We can see that asymmetry by simulating house prices forward.

df <- dt_us2[Year>1975 & Month==8,]

df_quant <- rq(data=df, 
               tau= seq(0.01,.99,.01),
               formula =  rhpa ~ rhpa12  )

# forecasting function

# three years out
N <- 3
Nsim <- 500
# initialize values
y0 <- matrix(NA,N+1,Nsim)
y0[1,] <- last(df$rhpa)
qs <- matrix(NA,N,Nsim)
set.seed(100161)
for (i in 1:N){
  for (j in 1:Nsim){
    # draw a quantile (1-100)
    qs[i,j] <- max(1,floor(runif(1)*100))
    y0[i+1,j] <- df_quant$coefficients[1,qs[i,j]]+df_quant$coefficients[1,qs[i,j]]*y0[i,j]
  }
}

# reshape2 deprecated?
# I had this
#y02 <- melt(y0)
#setnames(y02,c("Var1","Var2","value"),c("period","sim","rhpa"))
# melt throws warning about deprecated reshape2 going with:

y02 <- 
data.table(
  period = rep(seq_len(nrow(y0)), ncol(y0)), 
  year = rep(seq_len(nrow(y0)), ncol(y0))+2019, 
  sim = rep(seq_len(ncol(y0)), each = nrow(y0)), 
  rhpa = c(y0)
)


y02 <- data.table(y02)[,cumulative_hpa:=cumsum(rhpa)-first(rhpa),sim]
y02 <- data.table(y02)[,chpa:=cumprod(1+rhpa),sim][,cumulative_hpa:=chpa-(1+first(rhpa)),sim]
y02[,year:=period+2019]

data.table(y02)[, as.list(unlist(lapply(.SD,quantile,c(.1,.5,0.9)))),
                year,.SDcols="cumulative_hpa"] %>%
  mutate_at(c(2,3,4),scales::percent,accuracy=.1) %>%
  filter(year>2020) %>%
  gt(auto_align=FALSE) %>%
  tab_header(title="Cumulative Real House Price Growth (Aug Value/ Aug 2020 -1 )",
             subtitle="Quantile AutoRegressions\nFMHPI deflated by PCE Price Index") %>%
  tab_source_note("10th, 50th, and 90th percentiles across 500 simulated QAR(1) forecasts\nForecasts Starting from August 2020 12, 24, 36 months foreward.")
Cumulative Real House Price Growth (Aug Value/ Aug 2020 -1 )
Quantile AutoRegressions FMHPI deflated by PCE Price Index
year cumulative_hpa.10% cumulative_hpa.50% cumulative_hpa.90%
2021 -4.8% 1.1% 5.3%
2022 -6.1% 1.7% 8.0%
2023 -7.0% 2.5% 10.5%
10th, 50th, and 90th percentiles across 500 simulated QAR(1) forecasts Forecasts Starting from August 2020 12, 24, 36 months foreward.

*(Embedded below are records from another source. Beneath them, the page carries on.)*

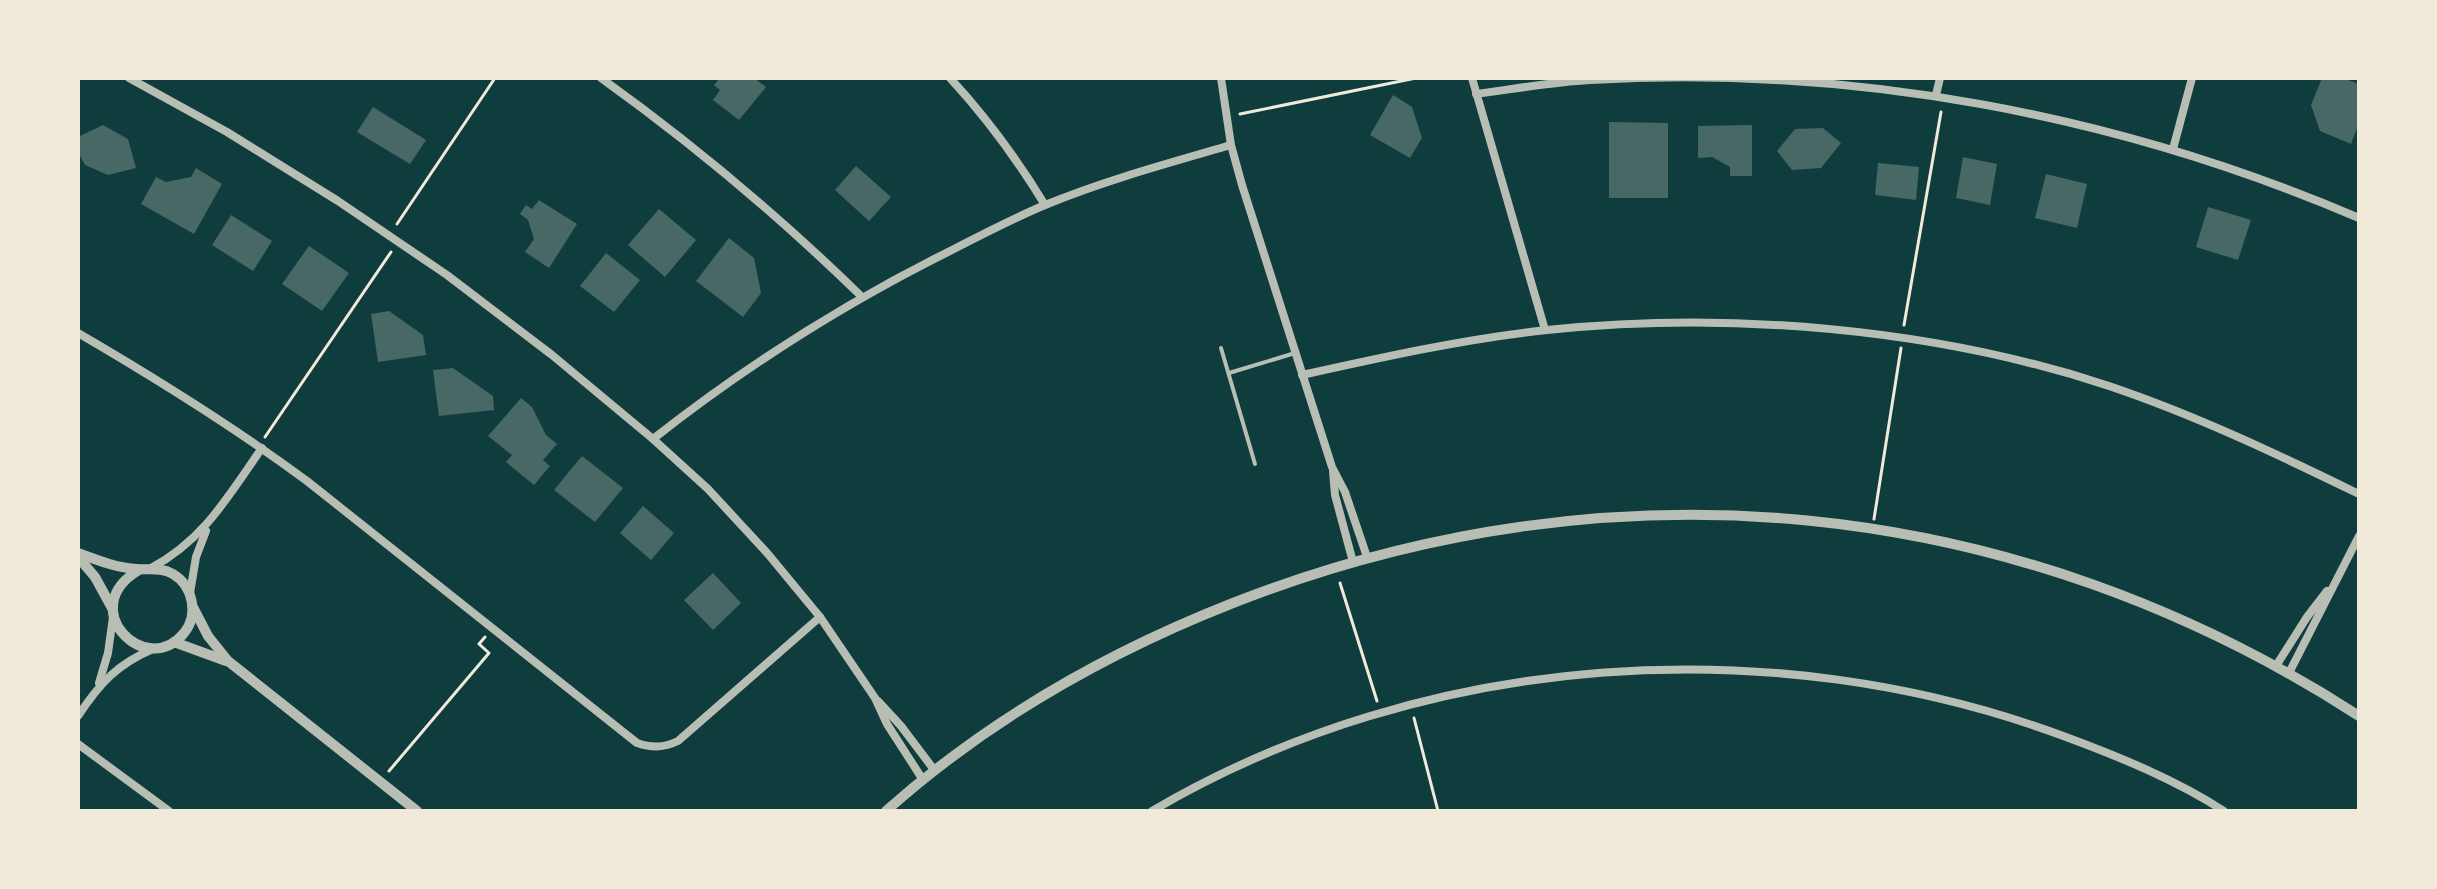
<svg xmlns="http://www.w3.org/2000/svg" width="2437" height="889" viewBox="0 0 2437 889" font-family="Barlow,sans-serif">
<rect width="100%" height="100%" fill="#0f3d3e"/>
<g fill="#486865">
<path d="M720,78H754L766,87L739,120L713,100L720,90L714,85Z"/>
<path d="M2322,78H2343L2359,84V123L2351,144L2320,131L2311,105Z"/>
<path d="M1393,95L1412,107L1422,138L1410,158L1370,135Z"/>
<path d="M373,107L426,140L410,164L357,132Z"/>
<path d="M1609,122L1668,123V198H1609Z"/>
<path d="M103,125L128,139L136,168L108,175L85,165L78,152V137Z"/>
<path d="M1752,125V176H1730V167L1712,157L1698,158V126Z"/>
<path d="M1823,128L1841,143L1821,168L1792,170L1777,151L1795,129Z"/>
<path d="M1963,157L1997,164L1990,205L1956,198Z"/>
<path d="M1878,163L1919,167L1916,200L1875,195Z"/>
<path d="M856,166L891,197L869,221L835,190Z"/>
<path d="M196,168L222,184L194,234L141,204L156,177L166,182L191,177Z"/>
<path d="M2046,174L2087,184L2077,228L2035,218Z"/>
<path d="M539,200L577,224L549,268L525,252L534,239L528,220L520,214L526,205L532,209Z"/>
<path d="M2208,207L2251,220L2238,260L2196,247Z"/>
<path d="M659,209L696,240L665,277L628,245Z"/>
<path d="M231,215L272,241L253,271L212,245Z"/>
<path d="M729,238L754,258L761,293L743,317L696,281Z"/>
<path d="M309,246L349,273L322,311L282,284Z"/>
<path d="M606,253L640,280L614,312L580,286Z"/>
<path d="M389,311L423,335L426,355L378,362L371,314Z"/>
<path d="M453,368L493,396L494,410L439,416L433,370Z"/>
<path d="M521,398L532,407L546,435L557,444L543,460L550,466L534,485L506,462L512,455L488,436Z"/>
<path d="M582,456L623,488L595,522L554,490Z"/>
<path d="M643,506L674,533L651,560L620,533Z"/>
<path d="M713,573L741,603L713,630L684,600Z"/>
</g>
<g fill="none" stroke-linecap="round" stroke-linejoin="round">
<g stroke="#f1e9da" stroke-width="3">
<path d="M1240,114L1416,78"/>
<path d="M397,224L495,78"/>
<path d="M1904,325L1941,112"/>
<path d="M265,437L391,252"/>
<path d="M1874,519L1901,348"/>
<path d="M1340,583L1377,701"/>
<path d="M1414,718L1438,811"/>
<path d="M389,771L489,653L479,644L485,637"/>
</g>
<g stroke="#b8beb3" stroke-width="4">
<path d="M1221,348L1255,464"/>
<path d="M1229,373L1295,353"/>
</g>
<g stroke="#b8beb3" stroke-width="8">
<path d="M129,78L227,132L338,201L447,275L552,355L653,439L708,489L768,554L820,617L875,698L887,724L923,780"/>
<path d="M601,78C693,144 780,217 861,296"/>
<path d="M950,78C986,117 1017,159 1045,205"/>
<path d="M1221,78L1231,145L1242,185L1332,467L1345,492L1367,557"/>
<path d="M1472,78L1545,330"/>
<path d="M1476,94C1514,89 1552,82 1590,80C1854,65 2116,114 2359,218"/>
<path d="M1936,95L1940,78"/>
<path d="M2173,149L2192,78"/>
<path d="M78,333C157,379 234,427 307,481L637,743C652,748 663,748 678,741L820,617"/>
<path d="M1302,375C1383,357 1464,339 1547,330C1730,311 1934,328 2109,386C2195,415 2277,454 2359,494"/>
<path d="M653,439C747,365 845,303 952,250C983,234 1014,218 1045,205C1106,180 1169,163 1231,145"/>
<path d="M1333,471L1335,495L1353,562"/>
<path d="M151,568C204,540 229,495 262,448"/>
<path d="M190,593L196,557L206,531"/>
<path d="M2276,666L2307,617L2327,591"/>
<path d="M2289,673L2359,536"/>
<path d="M99,683L108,653L113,617"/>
<path d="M878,701L901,726L935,771"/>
<path d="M78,716C100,683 117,664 155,648"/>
<path d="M78,744L169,811"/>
<path d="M1152,811C1424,651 1772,627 2066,737C2120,757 2176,780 2224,811"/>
</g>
<g stroke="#b8beb3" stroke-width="10">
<path d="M78,553C97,560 117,568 137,569C150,570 161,567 173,574C193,586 199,615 184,633C146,680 74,608 139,570"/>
<path d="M78,557L95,577L112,608"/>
<path d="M193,607L208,636L228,661L417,811"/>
<path d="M174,642L226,661"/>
<path d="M886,811C987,721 1108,652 1233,603C1612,454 2017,495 2359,716"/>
</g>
</g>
<rect width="2437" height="889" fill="none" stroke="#f1e9da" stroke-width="160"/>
</svg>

Here we can see the asymmetry manifest itself. Across 500 simulations, the median 3-year real house price growth rate is 2.5 percentage points. However, the upside is 8 percentage points higher (10.5%) while the downside (-7.0%) is 9.5 percentage points lower.

Comments

I think this might be a useful way to think about some of these issues. The QAR model is quite tractable and lends itself immediately to a description of conditional forecast densities. However, it remains to be seen if forecasts from such a model would actually be any good compared to more traditional univariate approaches or more complex multivariate models.

References

Koenker, R., & Xiao, Z. (2006). Quantile autoregression. Journal of the American Statistical Association, 101(475), 980-990.